Problem to solve:
Which lines below include "framed"? Copy them all.

Input data:

# # # #

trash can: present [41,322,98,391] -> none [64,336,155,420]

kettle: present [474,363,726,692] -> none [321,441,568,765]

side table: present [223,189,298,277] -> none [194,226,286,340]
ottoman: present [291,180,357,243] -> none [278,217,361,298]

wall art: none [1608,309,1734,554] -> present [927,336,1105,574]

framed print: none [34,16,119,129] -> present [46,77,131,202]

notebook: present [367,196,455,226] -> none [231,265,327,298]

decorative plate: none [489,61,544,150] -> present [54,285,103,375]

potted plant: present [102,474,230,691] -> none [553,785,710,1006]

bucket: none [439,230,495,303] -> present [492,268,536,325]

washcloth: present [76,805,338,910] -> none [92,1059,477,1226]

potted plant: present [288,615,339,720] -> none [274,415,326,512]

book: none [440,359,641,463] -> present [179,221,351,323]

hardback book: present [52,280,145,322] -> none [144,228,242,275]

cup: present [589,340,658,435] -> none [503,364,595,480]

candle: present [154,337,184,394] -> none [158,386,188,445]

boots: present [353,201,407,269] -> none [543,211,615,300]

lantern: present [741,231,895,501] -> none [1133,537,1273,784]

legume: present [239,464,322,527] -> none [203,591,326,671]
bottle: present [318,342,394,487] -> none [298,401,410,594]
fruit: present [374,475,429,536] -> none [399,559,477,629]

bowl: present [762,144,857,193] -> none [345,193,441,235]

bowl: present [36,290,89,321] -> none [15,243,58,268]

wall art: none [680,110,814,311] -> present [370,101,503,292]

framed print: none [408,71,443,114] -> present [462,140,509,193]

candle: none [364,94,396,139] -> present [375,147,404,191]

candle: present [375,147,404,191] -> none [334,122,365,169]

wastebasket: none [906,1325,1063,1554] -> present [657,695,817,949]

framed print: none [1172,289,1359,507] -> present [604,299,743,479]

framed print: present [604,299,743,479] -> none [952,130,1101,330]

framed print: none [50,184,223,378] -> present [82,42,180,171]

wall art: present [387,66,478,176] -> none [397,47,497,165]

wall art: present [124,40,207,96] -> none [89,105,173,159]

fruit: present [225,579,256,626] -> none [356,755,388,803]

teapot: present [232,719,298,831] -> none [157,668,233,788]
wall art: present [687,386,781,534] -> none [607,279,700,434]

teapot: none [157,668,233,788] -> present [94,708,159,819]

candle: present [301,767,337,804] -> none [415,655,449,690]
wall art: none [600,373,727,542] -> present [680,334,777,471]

# # # #

Solution to the problem:
framed print: none [34,16,119,129] -> present [46,77,131,202]
framed print: none [408,71,443,114] -> present [462,140,509,193]
framed print: none [1172,289,1359,507] -> present [604,299,743,479]
framed print: present [604,299,743,479] -> none [952,130,1101,330]
framed print: none [50,184,223,378] -> present [82,42,180,171]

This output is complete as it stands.